Guest Darla K Posted February 7, 2003 Posted February 7, 2003 We have a client who is wanting to cancel her Daycare election because she feels she cannot be without the money right now. We have paid her the remaining balance on her account for the receipts that she has turned in for reimbursement up to her amount that has been deducted from her paycheck. So she has no at risk amount. Can she stop her enrollment since there is not a "change in family status"? Is financial hardship considered a reason for her to change her election to $0.00?
papogi Posted February 7, 2003 Posted February 7, 2003 No. She can't stop the account in this case. As long as she gets her reimbursements in a very timely manner, she's making her money stretch out by having the DC account. If she stopped the account, she'd be paying the daycare provider with after-tax dollars. I would re-explain the value of the account, as it is actually helping her out here. Again, this assumes that the reimbursements are coming on a timely basis.
Kirk Maldonado Posted February 7, 2003 Posted February 7, 2003 You should ask her if her circumstances have changed, which is why she is experiencing the financial hardship. It is possible that her circumstances have changed in way that would permit her to make a new election (if that is permitted under your plan document). Kirk Maldonado
Guest Darla K Posted February 10, 2003 Posted February 10, 2003 She has had no change in family status according to all the regs I have from the IRS. She is a new participant for the Dependent Daycare Reimbursement Account and is still not fully understanding how it works. We have explained to her how it works and that she will get a reimbursement check for the amount of her claim, up to the amount that has been deducted, when we run her company's plan which is every two weeks. Her employer has set up the plan to run with their bi-weekly payroll cycle. She is thinking she should get paid every time she turns in a claim, which we have informed her this is not the case because she turns in a claim every week. She feels she cannot be without the money for two weeks and that it is not benefitting her. We have tried to inform her that it will help her save in taxes in the long run, but she is convinced that it won't help to her. What should we do? Can she get out of the plan or not? We feel she cannot get out of the plan either but any help would be appreciated.

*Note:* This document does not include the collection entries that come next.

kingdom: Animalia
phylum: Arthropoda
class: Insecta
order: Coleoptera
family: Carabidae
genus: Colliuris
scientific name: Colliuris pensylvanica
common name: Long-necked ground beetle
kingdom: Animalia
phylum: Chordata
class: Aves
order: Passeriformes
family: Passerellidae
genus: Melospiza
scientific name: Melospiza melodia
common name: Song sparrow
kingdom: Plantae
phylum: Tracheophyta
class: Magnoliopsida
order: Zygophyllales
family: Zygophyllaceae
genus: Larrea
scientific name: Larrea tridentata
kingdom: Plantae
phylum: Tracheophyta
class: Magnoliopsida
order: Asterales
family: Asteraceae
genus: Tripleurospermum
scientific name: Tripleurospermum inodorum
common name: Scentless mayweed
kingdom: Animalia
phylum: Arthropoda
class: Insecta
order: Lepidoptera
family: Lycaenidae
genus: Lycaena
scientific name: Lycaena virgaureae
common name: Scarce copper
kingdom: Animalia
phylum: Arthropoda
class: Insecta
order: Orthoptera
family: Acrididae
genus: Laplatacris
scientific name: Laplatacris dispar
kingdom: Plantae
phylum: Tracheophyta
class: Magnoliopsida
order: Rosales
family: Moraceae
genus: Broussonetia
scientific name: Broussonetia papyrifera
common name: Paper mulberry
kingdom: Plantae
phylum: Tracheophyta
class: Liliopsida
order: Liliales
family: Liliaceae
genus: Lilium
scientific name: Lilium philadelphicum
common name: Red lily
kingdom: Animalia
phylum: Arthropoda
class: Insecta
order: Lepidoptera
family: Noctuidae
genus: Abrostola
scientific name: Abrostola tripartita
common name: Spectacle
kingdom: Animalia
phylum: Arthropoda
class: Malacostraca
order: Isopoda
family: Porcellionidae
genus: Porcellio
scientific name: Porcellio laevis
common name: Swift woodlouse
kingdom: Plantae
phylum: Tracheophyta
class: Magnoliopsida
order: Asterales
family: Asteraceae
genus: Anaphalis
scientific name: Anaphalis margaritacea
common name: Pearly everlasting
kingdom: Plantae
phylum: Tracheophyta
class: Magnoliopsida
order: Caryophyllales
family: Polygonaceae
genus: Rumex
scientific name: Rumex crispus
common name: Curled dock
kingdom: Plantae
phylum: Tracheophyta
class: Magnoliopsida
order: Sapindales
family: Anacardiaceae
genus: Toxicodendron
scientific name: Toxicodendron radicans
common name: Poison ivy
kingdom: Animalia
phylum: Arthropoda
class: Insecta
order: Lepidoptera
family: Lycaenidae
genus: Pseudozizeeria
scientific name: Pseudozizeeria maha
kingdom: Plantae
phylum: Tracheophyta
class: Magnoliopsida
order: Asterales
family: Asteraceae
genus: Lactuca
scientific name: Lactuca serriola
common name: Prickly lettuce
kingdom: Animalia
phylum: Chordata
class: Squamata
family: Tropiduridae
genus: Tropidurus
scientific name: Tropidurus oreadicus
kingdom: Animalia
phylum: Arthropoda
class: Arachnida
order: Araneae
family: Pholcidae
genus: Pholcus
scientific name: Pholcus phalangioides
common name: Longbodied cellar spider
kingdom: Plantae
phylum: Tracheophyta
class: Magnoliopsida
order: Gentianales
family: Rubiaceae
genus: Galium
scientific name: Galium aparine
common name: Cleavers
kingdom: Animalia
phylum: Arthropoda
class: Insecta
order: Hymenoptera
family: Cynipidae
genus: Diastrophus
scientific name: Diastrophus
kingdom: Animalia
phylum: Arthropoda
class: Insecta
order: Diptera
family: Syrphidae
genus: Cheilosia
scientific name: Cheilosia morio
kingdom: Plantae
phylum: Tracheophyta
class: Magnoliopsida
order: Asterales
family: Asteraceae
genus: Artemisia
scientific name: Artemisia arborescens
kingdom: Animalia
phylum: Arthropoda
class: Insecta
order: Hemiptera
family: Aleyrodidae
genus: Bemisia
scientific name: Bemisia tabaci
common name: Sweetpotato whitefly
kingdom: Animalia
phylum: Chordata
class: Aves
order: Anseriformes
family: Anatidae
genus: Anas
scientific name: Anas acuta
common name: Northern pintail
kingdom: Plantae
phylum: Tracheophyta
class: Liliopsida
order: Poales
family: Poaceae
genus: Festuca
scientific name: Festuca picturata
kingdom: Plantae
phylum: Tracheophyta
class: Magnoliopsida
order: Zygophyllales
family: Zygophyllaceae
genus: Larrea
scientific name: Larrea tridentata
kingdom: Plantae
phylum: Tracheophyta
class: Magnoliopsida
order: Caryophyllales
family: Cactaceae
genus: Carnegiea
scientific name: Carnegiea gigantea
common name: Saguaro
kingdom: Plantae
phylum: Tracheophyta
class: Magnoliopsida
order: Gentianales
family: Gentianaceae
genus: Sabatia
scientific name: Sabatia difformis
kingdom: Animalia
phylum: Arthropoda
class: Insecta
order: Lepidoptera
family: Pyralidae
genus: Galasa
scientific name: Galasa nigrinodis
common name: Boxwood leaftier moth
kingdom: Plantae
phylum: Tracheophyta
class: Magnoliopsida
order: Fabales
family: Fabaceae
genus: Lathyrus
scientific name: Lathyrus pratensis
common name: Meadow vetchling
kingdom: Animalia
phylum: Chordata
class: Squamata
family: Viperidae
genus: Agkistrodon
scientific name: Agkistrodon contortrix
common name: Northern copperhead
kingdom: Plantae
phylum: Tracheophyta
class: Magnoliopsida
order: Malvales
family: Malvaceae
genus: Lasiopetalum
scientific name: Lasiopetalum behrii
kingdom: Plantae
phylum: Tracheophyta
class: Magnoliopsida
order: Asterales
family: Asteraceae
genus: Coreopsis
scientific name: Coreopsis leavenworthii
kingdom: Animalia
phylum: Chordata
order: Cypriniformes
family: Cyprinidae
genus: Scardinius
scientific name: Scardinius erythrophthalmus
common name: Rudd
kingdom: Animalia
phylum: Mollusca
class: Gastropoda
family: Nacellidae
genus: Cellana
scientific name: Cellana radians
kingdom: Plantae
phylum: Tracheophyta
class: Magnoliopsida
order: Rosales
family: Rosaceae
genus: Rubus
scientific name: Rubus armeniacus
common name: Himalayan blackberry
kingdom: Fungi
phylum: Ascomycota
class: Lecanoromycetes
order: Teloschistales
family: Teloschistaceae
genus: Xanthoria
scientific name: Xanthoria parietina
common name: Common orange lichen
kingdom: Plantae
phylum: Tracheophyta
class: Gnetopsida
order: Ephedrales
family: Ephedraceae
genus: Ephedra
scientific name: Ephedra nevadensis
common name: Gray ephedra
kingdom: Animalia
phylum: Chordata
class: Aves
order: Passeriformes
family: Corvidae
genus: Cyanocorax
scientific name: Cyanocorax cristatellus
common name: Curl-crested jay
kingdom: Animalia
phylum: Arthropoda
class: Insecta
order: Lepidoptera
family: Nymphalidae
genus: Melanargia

Guest Darla K Posted February 10, 2003 Posted February 10, 2003 ok thank you papogi, that is what we thought, but thank you for the assurance
Lisa Hand Posted February 12, 2003 Posted February 12, 2003 One more option is if she has had a change in cost of her DCA since change in cost or coverage applies to that category. If it has reduced or stopped then she could make the corresponding change.
Guest lschaab Posted February 17, 2003 Posted February 17, 2003 If she changes from a qualified to a non-qualified provider, she should be able to change her election, if the Plan permits. However, I still don't think she understands the plan, she loses if she finds a legitimate way to get out and still has the expense.
Guest Lesley Sifers Posted February 18, 2003 Posted February 18, 2003 I have found that it IS difficult for some people to manage a DCAP because they have no money managment skills. The advantage of saving taxes does not mean much to some folks - is she already overwithholding to get a BIG tax refund? Maybe she should be claiming additional exemptions on her W4 - that would increase her paycheck. Or, does she possibly qualify for the EIC? I agree that she has no event that allows her to stop the DCAP - so, unless you can educate her or help her find some alternatives you are going to have a disgruntled employee in your midst. (I come from HR - which accounts for my way of thinking!) I do find this to be a common problem because when some people get their reimbursement check, they don't earmark it for paying the childcare bills - once again, the real problem is poor money management and you may not be able to do much about that.